> _PROBLEM REQUIREMENTS_: Each line of the records that holds the word "Anpassen" should be copied out.
-------- DATASET ENTRIES --------
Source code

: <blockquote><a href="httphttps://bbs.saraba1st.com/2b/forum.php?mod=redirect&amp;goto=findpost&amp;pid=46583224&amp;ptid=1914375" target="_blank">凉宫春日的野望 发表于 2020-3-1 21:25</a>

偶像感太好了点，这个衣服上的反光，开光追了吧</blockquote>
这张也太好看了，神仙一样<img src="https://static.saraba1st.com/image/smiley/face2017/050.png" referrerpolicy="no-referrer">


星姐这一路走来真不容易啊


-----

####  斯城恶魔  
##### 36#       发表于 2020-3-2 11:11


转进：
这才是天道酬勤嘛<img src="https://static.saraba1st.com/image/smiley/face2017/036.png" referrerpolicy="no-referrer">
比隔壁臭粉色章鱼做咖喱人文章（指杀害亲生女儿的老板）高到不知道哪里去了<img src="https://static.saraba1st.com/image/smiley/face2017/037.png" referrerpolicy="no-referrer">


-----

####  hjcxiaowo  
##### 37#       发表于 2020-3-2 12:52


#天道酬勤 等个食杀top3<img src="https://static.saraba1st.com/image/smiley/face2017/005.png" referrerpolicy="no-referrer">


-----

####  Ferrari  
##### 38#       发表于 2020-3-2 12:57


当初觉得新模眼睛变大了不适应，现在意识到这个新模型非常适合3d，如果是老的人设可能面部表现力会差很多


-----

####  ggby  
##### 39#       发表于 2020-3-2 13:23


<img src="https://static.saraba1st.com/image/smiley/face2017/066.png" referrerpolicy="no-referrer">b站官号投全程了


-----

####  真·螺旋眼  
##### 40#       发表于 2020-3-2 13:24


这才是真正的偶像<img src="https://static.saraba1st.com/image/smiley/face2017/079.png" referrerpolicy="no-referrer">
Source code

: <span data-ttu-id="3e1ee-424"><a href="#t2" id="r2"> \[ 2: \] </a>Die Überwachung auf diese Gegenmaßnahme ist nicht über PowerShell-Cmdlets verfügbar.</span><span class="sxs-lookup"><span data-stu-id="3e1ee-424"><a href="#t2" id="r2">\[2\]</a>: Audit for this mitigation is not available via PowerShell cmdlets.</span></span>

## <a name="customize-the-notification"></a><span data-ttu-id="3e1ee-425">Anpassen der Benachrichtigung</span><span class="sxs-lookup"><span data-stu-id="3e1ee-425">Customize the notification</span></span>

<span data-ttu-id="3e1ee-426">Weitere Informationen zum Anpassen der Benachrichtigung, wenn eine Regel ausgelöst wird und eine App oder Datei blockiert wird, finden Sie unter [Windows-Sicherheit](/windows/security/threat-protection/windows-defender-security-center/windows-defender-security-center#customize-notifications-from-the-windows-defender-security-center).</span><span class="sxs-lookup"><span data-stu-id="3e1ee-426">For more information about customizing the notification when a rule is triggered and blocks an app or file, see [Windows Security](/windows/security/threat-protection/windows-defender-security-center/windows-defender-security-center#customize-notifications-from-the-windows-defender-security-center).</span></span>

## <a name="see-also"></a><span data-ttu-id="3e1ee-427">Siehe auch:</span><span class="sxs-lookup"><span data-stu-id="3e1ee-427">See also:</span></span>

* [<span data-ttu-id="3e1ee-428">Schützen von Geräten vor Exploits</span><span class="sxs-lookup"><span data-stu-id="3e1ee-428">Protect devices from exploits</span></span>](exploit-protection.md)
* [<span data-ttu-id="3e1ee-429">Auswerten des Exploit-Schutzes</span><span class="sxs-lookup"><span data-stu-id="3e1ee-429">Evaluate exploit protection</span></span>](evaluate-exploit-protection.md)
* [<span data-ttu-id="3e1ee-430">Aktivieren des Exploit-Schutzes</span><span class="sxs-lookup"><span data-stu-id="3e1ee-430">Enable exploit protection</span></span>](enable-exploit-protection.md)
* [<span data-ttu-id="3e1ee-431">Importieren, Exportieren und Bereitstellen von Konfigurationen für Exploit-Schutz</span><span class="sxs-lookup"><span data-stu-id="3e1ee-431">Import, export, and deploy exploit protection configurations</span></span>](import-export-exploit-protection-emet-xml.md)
--------
> _COMPLETED TASK_:
## <a name="customize-the-notification"></a><span data-ttu-id="3e1ee-425">Anpassen der Benachrichtigung</span><span class="sxs-lookup"><span data-stu-id="3e1ee-425">Customize the notification</span></span>
<span data-ttu-id="3e1ee-426">Weitere Informationen zum Anpassen der Benachrichtigung, wenn eine Regel ausgelöst wird und eine App oder Datei blockiert wird, finden Sie unter [Windows-Sicherheit](/windows/security/threat-protection/windows-defender-security-center/windows-defender-security-center#customize-notifications-from-the-windows-defender-security-center).</span><span class="sxs-lookup"><span data-stu-id="3e1ee-426">For more information about customizing the notification when a rule is triggered and blocks an app or file, see [Windows Security](/windows/security/threat-protection/windows-defender-security-center/windows-defender-security-center#customize-notifications-from-the-windows-defender-security-center).</span></span>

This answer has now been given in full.